“A vingança é um prato que se come frio”….. Quentin Tarantino e suas personagens furiosas...
Mulheres fortes vivem violência, ação e vingança em Kill Bill e em À Prova de Morte.
Quentin Tarantino possui uma Árvore Genealógica tão diversa que poderia até superar Chico Buarque de Holanda no quesito diversidade cultural dos ancestrais, confiram na letra música de Chico: “... o meu pai era paulista, minha mãe pernambucana o meu bisavô mineiro, meu tataravô baiano”. O pai de Tarantino é de ascendência italiana, sua mãe descendente de irlandeses e índios cherokess e ele, o próprio Quentin, nascido no Tennessee. Ao que tudo indica esta mistura tem muito a ver com seu estilo de escrever, atuar e dirigir seus filmes, os quais possuem referências óbvias de filmes antigos e/ou clássicos japoneses, chineses, western spaghetti, nouvelle vague francesa, das personagens dos quadrinhos e da cultura pop. Por essa razão já foi taxado por alguns como plagiador, porém esse mix referencial está longe de ser somente uma cópia, ele consegue se destacar pela criação de um estilo único e criativo oriundo de seu interesse por vários gêneros artísticos e por ser um cinéfilo declarado. Seu estilo reúne formulas já utilizadas por outros cineastas; a não-linearidade, foco na violência, roteiros em capítulos, diálogos afiados e verborrágicos e grafismos dos HQs, no entanto o seu diferencial surge da capacidade em juntar esses elementos de forma coesa e surpreendente.

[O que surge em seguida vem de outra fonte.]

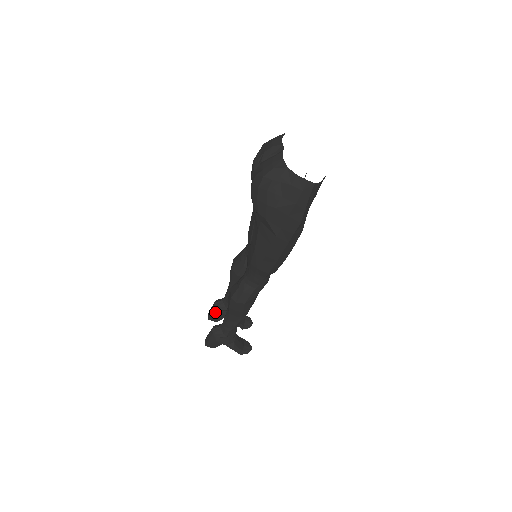
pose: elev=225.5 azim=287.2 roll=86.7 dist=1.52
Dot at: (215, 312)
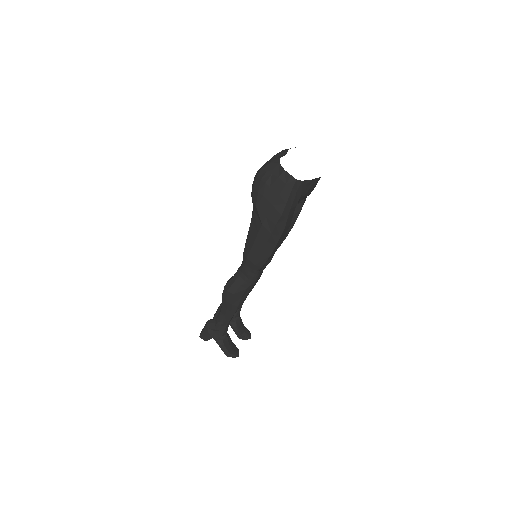
Dot at: occluded
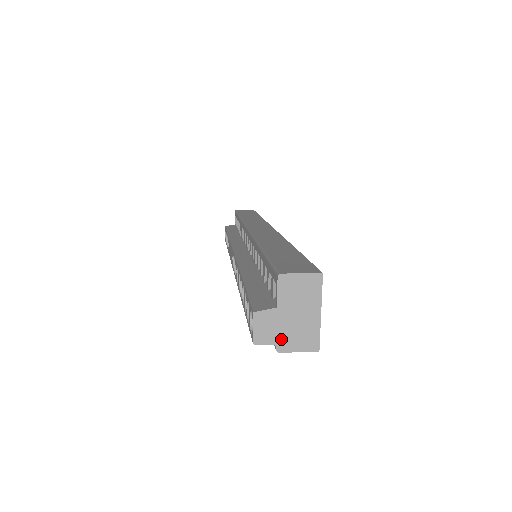
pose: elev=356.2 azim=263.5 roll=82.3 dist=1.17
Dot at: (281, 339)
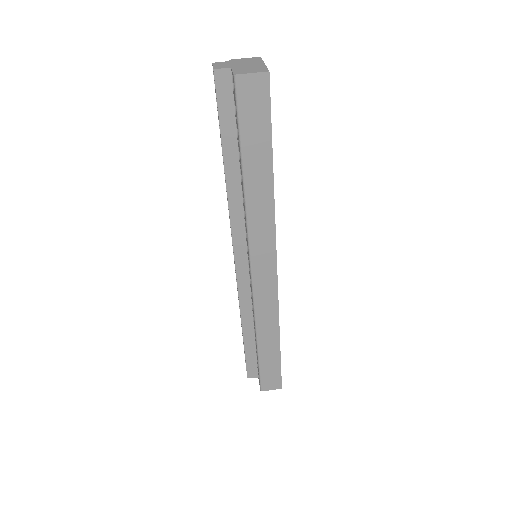
Dot at: occluded
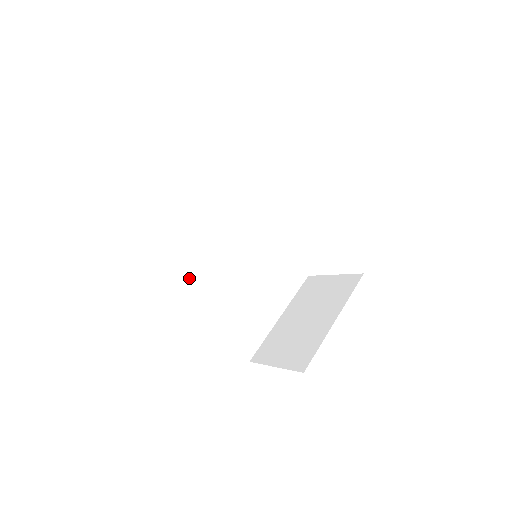
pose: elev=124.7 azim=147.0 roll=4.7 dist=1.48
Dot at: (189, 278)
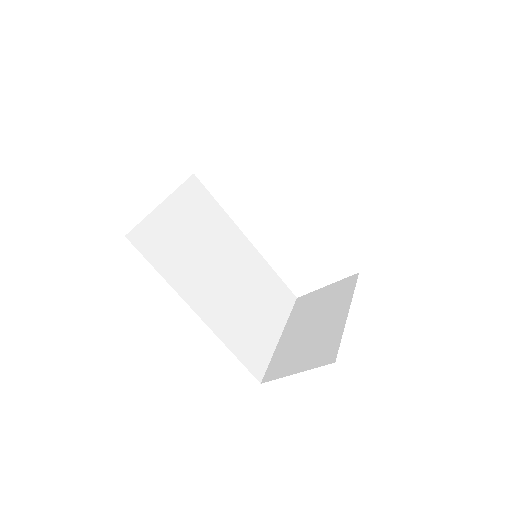
Dot at: (187, 286)
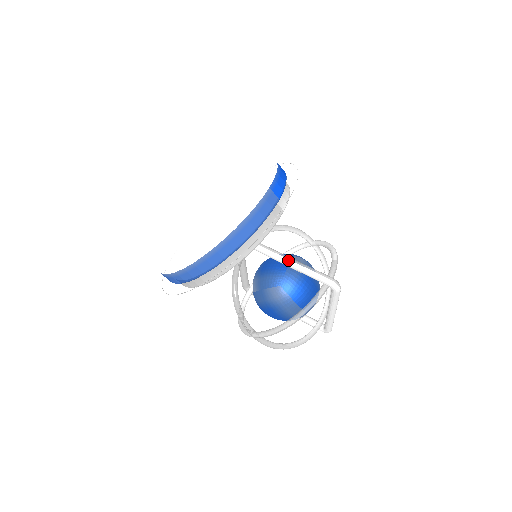
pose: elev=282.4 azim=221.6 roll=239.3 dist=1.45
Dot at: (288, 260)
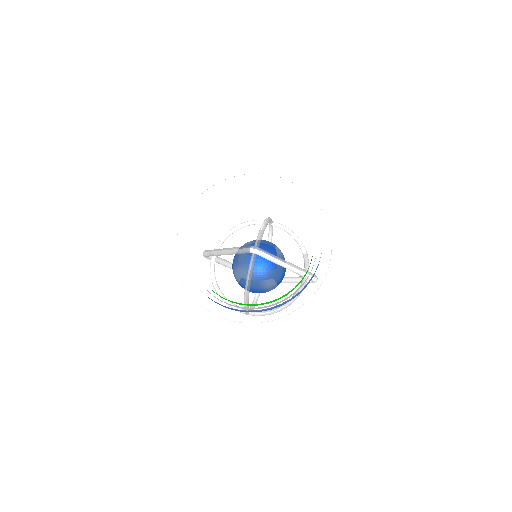
Dot at: (291, 267)
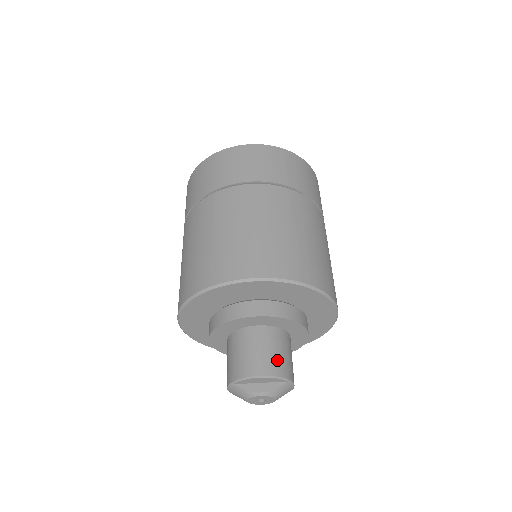
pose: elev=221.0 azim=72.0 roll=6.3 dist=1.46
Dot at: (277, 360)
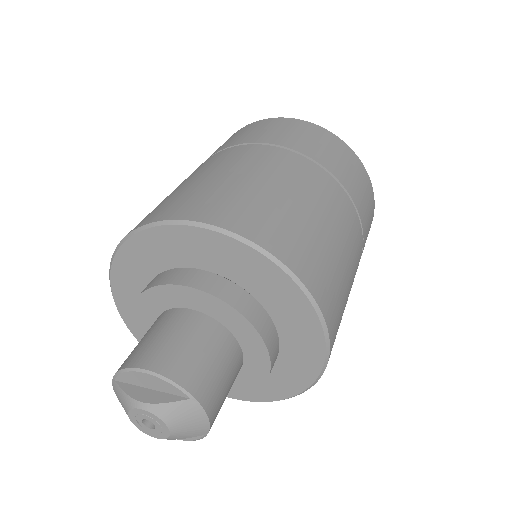
Dot at: (186, 358)
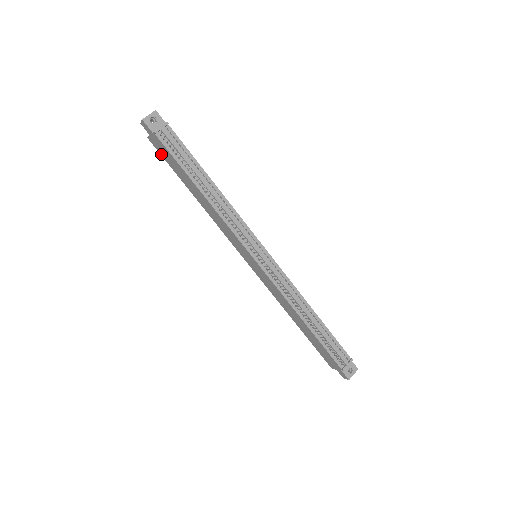
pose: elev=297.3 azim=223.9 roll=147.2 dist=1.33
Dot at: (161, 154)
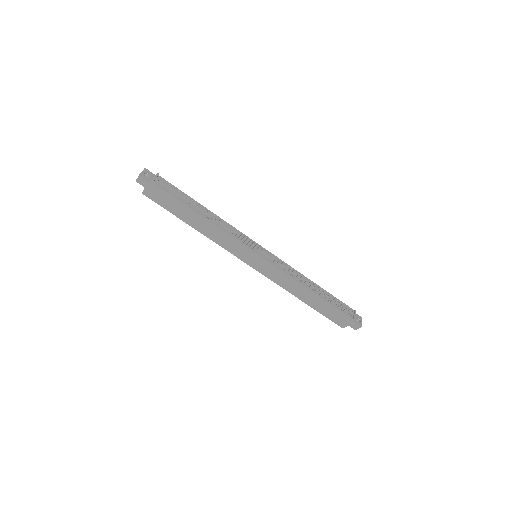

Tenho pelo menos três bons motivos para falar de Tarantino na coluna AS HORAS desta semana; o primeiro, incentivar vocês leitores da Contemporartes à assistirem o filme À Prova de Morte, 2007, o sexto longa do diretor protagonizado por Kurt Russell, estreou no Brasil na segunda quinzena de julho com atraso de três anos em relação aos Estados Unidos. Na estréia do filme nos USA, ele foi exibido juntamente com Planeta Terror e com o trailler fake de Machete, ambos de Robert Rodriguez, os dois filmes mais o trailler totalizavam 191 minutos.
A idéia era fazer como nas salas antigas de cinema americandos, as Grindhouses onde eram exibidos filmes B americanos, um após o outro na mesma sessão e geralmente do mesmo gênero, ou seja, casados. Os filmes de Tarantino e Robert Rodriguez formam pensados para serem exibidos na dobradinha, por este motivo essa seqüência foi denominada Grindhouse. Parece que nem mesmo os americanos que inventaram essas salas possuem paciência para ficarem tanto tempo sentados à frente de uma tela, os tempos mudaram... e a idéia de Tarantino e Roberto Rodriguez não obteve êxito, os filmes foram separados para melhorar a audiência e para serem exibidos em outros países.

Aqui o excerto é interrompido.